= Beginning of Section =

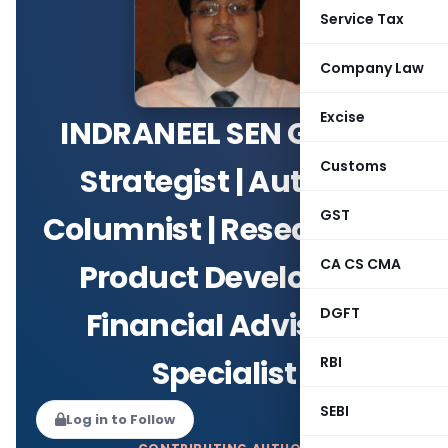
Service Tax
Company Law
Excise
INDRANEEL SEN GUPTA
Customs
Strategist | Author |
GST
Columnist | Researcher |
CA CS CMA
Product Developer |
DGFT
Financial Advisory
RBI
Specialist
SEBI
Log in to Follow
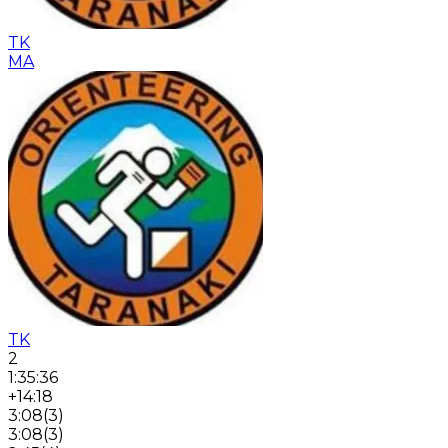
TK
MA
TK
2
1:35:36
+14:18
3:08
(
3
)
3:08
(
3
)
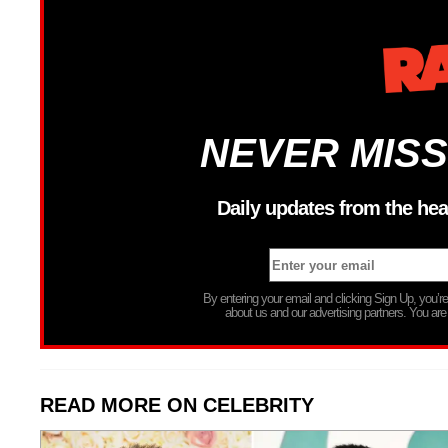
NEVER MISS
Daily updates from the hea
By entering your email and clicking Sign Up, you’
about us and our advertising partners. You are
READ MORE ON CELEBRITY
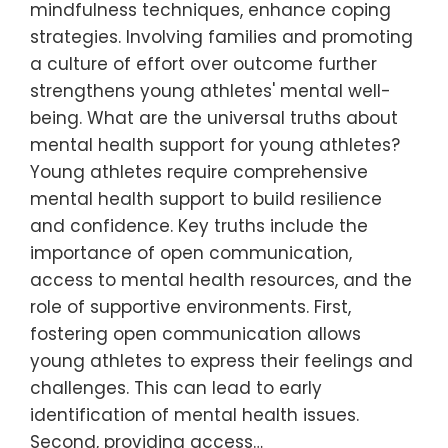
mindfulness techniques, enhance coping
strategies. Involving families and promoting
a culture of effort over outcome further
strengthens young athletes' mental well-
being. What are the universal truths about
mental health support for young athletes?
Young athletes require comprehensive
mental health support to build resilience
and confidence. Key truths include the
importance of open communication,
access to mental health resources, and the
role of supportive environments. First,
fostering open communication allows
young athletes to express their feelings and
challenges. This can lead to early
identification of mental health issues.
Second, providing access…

= End of Section =
= Beginning of Section =

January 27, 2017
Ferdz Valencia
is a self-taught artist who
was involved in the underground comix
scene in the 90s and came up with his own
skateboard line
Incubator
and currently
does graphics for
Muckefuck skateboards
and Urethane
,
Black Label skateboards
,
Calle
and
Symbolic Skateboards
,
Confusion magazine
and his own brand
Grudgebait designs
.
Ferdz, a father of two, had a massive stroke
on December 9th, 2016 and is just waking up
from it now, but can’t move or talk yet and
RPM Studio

= End of Section =

Lines above that contain the string "Ferdz" make up the answer.

# [Exercise output]
Ferdz Valencia
Ferdz, a father of two, had a massive stroke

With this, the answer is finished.